[Records contained in a dataset]
——————
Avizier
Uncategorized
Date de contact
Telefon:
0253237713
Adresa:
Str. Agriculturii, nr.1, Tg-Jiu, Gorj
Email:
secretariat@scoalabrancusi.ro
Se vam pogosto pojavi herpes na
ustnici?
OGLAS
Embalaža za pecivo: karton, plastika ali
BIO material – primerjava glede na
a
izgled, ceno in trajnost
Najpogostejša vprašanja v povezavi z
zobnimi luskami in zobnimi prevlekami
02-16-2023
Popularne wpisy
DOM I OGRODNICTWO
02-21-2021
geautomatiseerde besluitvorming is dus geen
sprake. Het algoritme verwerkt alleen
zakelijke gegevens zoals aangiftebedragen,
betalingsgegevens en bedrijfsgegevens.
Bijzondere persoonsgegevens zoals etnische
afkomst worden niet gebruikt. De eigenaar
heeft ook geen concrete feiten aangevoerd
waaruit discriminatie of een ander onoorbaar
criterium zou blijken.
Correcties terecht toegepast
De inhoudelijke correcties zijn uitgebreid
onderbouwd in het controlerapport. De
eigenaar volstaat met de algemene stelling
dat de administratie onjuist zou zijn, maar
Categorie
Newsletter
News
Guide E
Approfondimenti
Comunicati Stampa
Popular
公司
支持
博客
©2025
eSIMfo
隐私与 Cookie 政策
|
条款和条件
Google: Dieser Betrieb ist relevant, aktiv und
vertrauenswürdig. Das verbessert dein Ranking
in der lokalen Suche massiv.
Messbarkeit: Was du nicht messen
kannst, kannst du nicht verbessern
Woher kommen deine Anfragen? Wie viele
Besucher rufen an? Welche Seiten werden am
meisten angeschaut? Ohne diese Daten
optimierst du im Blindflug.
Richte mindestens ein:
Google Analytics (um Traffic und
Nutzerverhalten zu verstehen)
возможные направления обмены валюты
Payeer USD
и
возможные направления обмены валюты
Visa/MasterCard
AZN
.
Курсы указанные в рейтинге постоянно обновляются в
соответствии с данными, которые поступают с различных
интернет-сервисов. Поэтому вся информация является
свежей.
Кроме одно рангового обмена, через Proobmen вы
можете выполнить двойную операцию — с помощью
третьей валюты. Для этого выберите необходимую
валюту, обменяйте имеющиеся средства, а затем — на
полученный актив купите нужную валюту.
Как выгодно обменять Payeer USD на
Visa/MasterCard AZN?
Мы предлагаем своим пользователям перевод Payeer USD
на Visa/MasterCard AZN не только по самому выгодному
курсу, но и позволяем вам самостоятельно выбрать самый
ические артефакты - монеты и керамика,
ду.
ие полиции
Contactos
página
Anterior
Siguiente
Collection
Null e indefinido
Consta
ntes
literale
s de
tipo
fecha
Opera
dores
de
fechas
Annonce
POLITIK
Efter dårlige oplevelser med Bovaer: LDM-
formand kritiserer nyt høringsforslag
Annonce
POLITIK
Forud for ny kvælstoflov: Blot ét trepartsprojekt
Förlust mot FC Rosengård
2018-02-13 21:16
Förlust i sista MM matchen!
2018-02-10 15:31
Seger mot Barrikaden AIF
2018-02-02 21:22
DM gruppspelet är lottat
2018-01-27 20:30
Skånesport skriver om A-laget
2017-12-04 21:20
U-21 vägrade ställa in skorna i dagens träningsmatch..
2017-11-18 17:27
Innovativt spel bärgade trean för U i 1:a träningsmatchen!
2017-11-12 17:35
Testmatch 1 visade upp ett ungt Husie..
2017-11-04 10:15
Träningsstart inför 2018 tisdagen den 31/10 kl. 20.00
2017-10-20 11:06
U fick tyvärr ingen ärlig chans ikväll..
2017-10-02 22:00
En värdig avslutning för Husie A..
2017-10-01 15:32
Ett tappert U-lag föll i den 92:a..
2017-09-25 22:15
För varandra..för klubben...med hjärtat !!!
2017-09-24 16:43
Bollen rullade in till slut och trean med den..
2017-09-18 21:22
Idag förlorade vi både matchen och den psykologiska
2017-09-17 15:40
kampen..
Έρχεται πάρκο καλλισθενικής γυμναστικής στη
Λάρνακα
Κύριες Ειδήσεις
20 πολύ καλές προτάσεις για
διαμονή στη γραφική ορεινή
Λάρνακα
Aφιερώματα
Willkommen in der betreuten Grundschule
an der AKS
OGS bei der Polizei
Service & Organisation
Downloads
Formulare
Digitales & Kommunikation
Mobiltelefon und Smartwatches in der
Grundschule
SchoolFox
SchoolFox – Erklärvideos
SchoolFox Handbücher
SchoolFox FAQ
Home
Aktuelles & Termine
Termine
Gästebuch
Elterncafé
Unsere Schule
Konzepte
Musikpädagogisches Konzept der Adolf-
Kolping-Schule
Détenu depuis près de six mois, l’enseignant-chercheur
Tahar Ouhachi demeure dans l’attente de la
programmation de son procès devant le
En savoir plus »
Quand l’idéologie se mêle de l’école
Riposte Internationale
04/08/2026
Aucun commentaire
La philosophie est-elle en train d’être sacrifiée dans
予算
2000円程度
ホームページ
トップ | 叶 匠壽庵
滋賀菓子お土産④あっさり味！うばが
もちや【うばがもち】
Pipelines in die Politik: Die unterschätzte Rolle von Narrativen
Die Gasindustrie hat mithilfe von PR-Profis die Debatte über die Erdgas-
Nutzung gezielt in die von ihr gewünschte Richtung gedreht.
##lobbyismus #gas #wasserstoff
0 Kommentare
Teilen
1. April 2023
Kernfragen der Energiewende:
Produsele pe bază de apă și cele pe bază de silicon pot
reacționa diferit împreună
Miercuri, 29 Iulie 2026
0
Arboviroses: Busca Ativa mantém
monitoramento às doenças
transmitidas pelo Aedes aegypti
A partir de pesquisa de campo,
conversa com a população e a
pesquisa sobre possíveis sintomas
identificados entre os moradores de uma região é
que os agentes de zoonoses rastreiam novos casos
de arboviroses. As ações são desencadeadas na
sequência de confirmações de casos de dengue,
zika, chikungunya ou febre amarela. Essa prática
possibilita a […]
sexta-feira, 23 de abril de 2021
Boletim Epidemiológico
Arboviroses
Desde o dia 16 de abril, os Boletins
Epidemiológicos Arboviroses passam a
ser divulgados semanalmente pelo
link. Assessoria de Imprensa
——————
- Try it:
Every line above from the line with "Comunicati Stampa" to the line with "на Visa/MasterCard AZN" is wanted, ends included; write them out exactly and add no other line.

- Finished exercise:
Comunicati Stampa
Popular
公司
支持
博客
©2025
eSIMfo
隐私与 Cookie 政策
|
条款和条件
Google: Dieser Betrieb ist relevant, aktiv und
vertrauenswürdig. Das verbessert dein Ranking
in der lokalen Suche massiv.
Messbarkeit: Was du nicht messen
kannst, kannst du nicht verbessern
Woher kommen deine Anfragen? Wie viele
Besucher rufen an? Welche Seiten werden am
meisten angeschaut? Ohne diese Daten
optimierst du im Blindflug.
Richte mindestens ein:
Google Analytics (um Traffic und
Nutzerverhalten zu verstehen)
возможные направления обмены валюты
Payeer USD
и
возможные направления обмены валюты
Visa/MasterCard
AZN
.
Курсы указанные в рейтинге постоянно обновляются в
соответствии с данными, которые поступают с различных
интернет-сервисов. Поэтому вся информация является
свежей.
Кроме одно рангового обмена, через Proobmen вы
можете выполнить двойную операцию — с помощью
третьей валюты. Для этого выберите необходимую
валюту, обменяйте имеющиеся средства, а затем — на
полученный актив купите нужную валюту.
Как выгодно обменять Payeer USD на
Visa/MasterCard AZN?
Мы предлагаем своим пользователям перевод Payeer USD
на Visa/MasterCard AZN не только по самому выгодному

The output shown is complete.